PhD Studentship: Defining the role of the pioneer factor FOXA1 in hormone-dependent cancer

Supervisor: Professor Jason Carroll

Course start date: 1st October 2026

FOXA1 is a pioneer factor in Estrogen Receptor positive breast cancer (which constitute 75% of all breast cancer cases) and prostate cancer. FOXA1 can associate with compacted chromatin to facilitate opening of the chromatin and subsequent recruitment of nuclear receptor transcription factors, such as Estrogen Receptor (ER) and Androgen Receptor (AR). The FOXA1/ER pathway in ER+ breast cancer and the FOXA1/AR transcriptional pathway in prostate cancer are the defining and driving mediators in these two major cancer types. Since FOXA1 is the 'foundation block' of the ER and AR pathways in breast and prostate cancer, respectively, it has been an attractive drug target, since all known treatment resistance mechanisms are downstream of, and dependent on FOXA1. However, FOXA1 has been a difficult protein to study for technical reasons. We have developed a novel tool to be able to screen all FOXA1 amino acids, using saturation mutagenesis screens, in order to identify amino acid residues that are important for FOXA1 to function. We aim to use this approach to identify post-translational modifications (PTMs) on FOXA1 that are critical for its ability to cause tumour growth and metastasis, with the goal of finding novel ways of therapeutically blocking FOXA1. Current Mass Spectrometry approaches have been unable to assess most of the FOXA1 protein for PMTs, but new Mass Spectrometry methods such as 'top-down' approaches permit an unprecedented opportunity to identify all PTMs that exist on this protein. We have recently acquired state-of-the-art Mass Spectrometry equipment that permits a comprehensive identification of all the FOXA1 PTMs. The project will involve coupling the saturation mutagenesis screens with novel Mass Spec approaches to discover and functionally characterise critical amino acids on the FOXA1 protein. The long-term goal is to discover novel ways of regulating FOXA1 and potentially treating people with hormone-dependent breast and prostate cancer.

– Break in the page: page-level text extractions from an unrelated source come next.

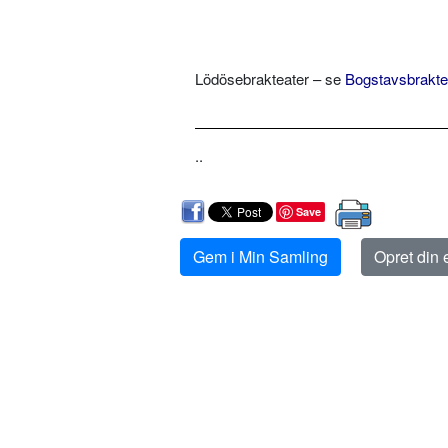
Lödösebrakteater – se
Bogstavsbrakte
..
Save
Gem i Min Samling
Opret din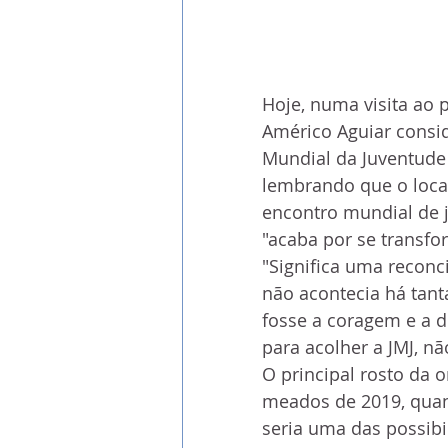
Hoje, numa visita ao 
Américo Aguiar consi
Mundial da Juventude 
lembrando que o local
encontro mundial de jo
"acaba por se transfo
"Significa uma reconc
não acontecia há tant
fosse a coragem e a d
para acolher a JMJ, nã
O principal rosto da
meados de 2019, quand
seria uma das possib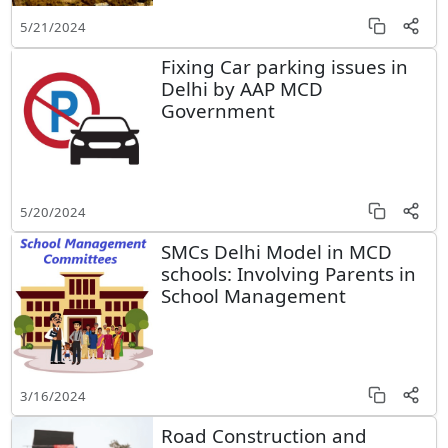
5/21/2024
Fixing Car parking issues in
Delhi by AAP MCD
Government
5/20/2024
SMCs Delhi Model in MCD
schools: Involving Parents in
School Management
3/16/2024
Road Construction and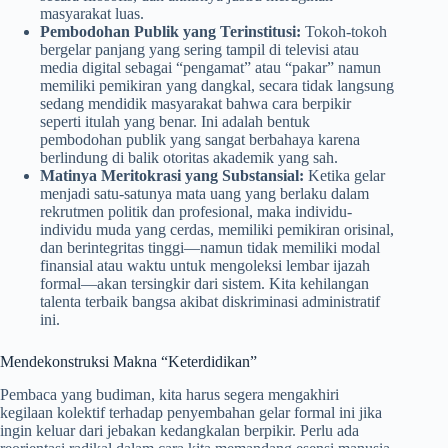
masyarakat luas.
Pembodohan Publik yang Terinstitusi:
Tokoh-tokoh
bergelar panjang yang sering tampil di televisi atau
media digital sebagai “pengamat” atau “pakar” namun
memiliki pemikiran yang dangkal, secara tidak langsung
sedang mendidik masyarakat bahwa cara berpikir
seperti itulah yang benar. Ini adalah bentuk
pembodohan publik yang sangat berbahaya karena
berlindung di balik otoritas akademik yang sah.
Matinya Meritokrasi yang Substansial:
Ketika gelar
menjadi satu-satunya mata uang yang berlaku dalam
rekrutmen politik dan profesional, maka individu-
individu muda yang cerdas, memiliki pemikiran orisinal,
dan berintegritas tinggi—namun tidak memiliki modal
finansial atau waktu untuk mengoleksi lembar ijazah
formal—akan tersingkir dari sistem. Kita kehilangan
talenta terbaik bangsa akibat diskriminasi administratif
ini.
Mendekonstruksi Makna “Keterdidikan”
Pembaca yang budiman, kita harus segera mengakhiri
kegilaan kolektif terhadap penyembahan gelar formal ini jika
ingin keluar dari jebakan kedangkalan berpikir. Perlu ada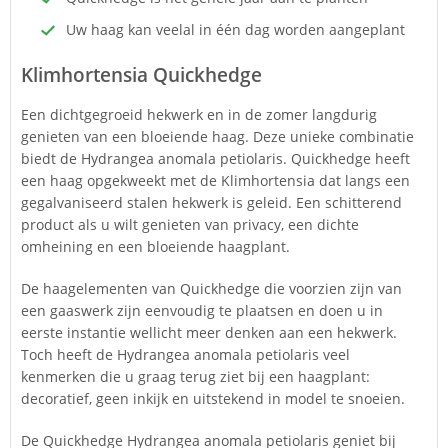
Uw haag kan veelal in één dag worden aangeplant
Klimhortensia Quickhedge
Een dichtgegroeid hekwerk en in de zomer langdurig
genieten van een bloeiende haag. Deze unieke combinatie
biedt de Hydrangea anomala petiolaris. Quickhedge heeft
een haag opgekweekt met de Klimhortensia dat langs een
gegalvaniseerd stalen hekwerk is geleid. Een schitterend
product als u wilt genieten van privacy, een dichte
omheining en een bloeiende haagplant.
De haagelementen van Quickhedge die voorzien zijn van
een gaaswerk zijn eenvoudig te plaatsen en doen u in
eerste instantie wellicht meer denken aan een hekwerk.
Toch heeft de Hydrangea anomala petiolaris veel
kenmerken die u graag terug ziet bij een haagplant:
decoratief, geen inkijk en uitstekend in model te snoeien.
De Quickhedge Hydrangea anomala petiolaris geniet bij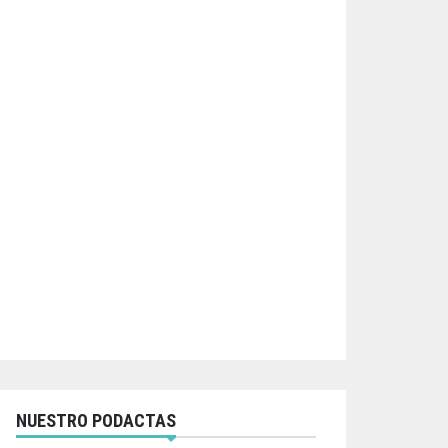
NUESTRO PODACTAS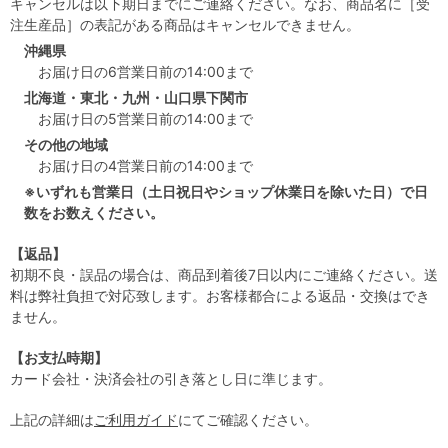
キャンセルは以下期日までにご連絡ください。なお、商品名に［受
注生産品］の表記がある商品はキャンセルできません。
沖縄県
お届け日の6営業日前の14:00まで
北海道・東北・九州・山口県下関市
お届け日の5営業日前の14:00まで
その他の地域
お届け日の4営業日前の14:00まで
※いずれも営業日（土日祝日やショップ休業日を除いた日）で日
数をお数えください。
【返品】
初期不良・誤品の場合は、商品到着後7日以内にご連絡ください。送
料は弊社負担で対応致します。お客様都合による返品・交換はでき
ません。
【お支払時期】
カード会社・決済会社の引き落とし日に準じます。
上記の詳細は
ご利用ガイド
にてご確認ください。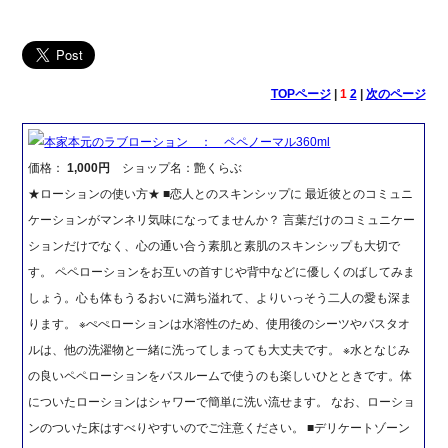
TOPページ
|
1
2
|
次のページ
本家本元のラブローション ： ペペノーマル360ml
価格：
1,000円
ショップ名：艶くらぶ
★ローションの使い方★ ■恋人とのスキンシップに 最近彼とのコミュニ
ケーションがマンネリ気味になってませんか？ 言葉だけのコミュニケー
ションだけでなく、心の通い合う素肌と素肌のスキンシップも大切で
す。 ペペローションをお互いの首すじや背中などに優しくのばしてみま
しょう。心も体もうるおいに満ち溢れて、よりいっそう二人の愛も深ま
ります。 ※ぺぺローションは水溶性のため、使用後のシーツやバスタオ
ルは、他の洗濯物と一緒に洗ってしまっても大丈夫です。 ※水となじみ
の良いペペローションをバスルームで使うのも楽しいひとときです。体
についたローションはシャワーで簡単に洗い流せます。 なお、ローショ
ンのついた床はすべりやすいのでご注意ください。 ■デリケートゾーン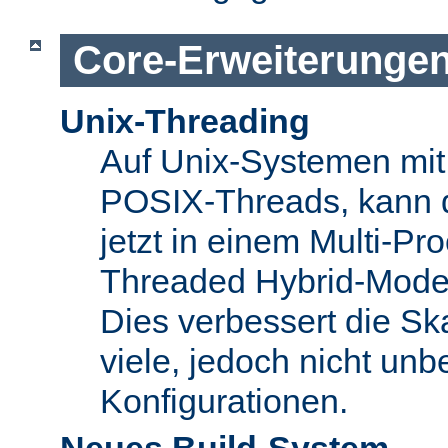
Core-Erweiterunge
Unix-Threading
Auf Unix-Systemen mit 
POSIX-Threads, kann 
jetzt in einem Multi-Pro
Threaded Hybrid-Mode 
Dies verbessert die Skal
viele, jedoch nicht unbe
Konfigurationen.
Neues Build-System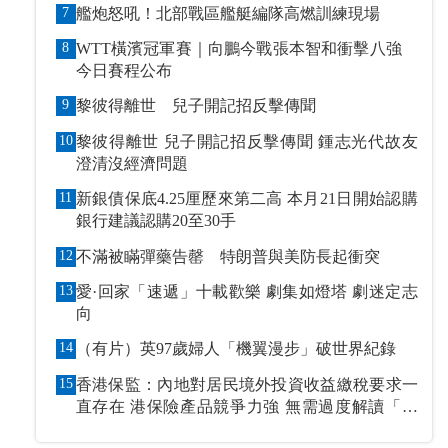
7
艦炮怒吼！北部戰區艦艇編隊高燃訓練現場
8
WTT橫濱冠軍賽｜向鵬今戰張本智和衝擊八強
今日賽程公布
9
黎彼得離世 兒子開記招反擊傳聞
10
黎彼得離世 兒子開記招反擊傳聞 鍾志光代故友
澄清沒經濟問題
11
新銀債保底4.25厘歷來第二高 本月21日開始認購
銀行建議認購20至30手
12
不滿被瞞彈藥告罄 特朗普與美防長起衝突
13
愛·回家「速遞」十載歡樂 劇集如燈塔 劇迷定志
向
14
（有片）英97歲婦人「機翼漫步」破世界紀錄
15
香港保監：內地對居民境外投資收益繳稅要求一
直存在 港保險產品競爭力強 無需過度解讀「保
單稅」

References/further reading:

• FOXA1 is a key determinant of estrogen receptor function and endocrine response. Nat Genet. 2011 Jan;43(1):27-33.
• Pioneer transcription factors: establishing competence for gene expression. Genes Dev. 2011 Nov 1;25(21):2227-41.
• FOXA1 mutations alter pioneering activity, differentiation and prostate cancer phenotypes. Nature. 2019 Jul;571(7765):408-412.
• Top-down proteomics. Nat Rev Methods Primers. 2024;4(1):38.

This four-year studentship is funded by Cancer Research UK Cambridge Institute and includes full funding for University fees and an index-linked stipend starting at £22,500.

We welcome applications from both UK and overseas students. Applications are invited from recent graduates or final-year undergraduates who hold or expect to gain a First/Upper Second Class degree (or equivalent) in a relevant subject from any recognised university worldwide.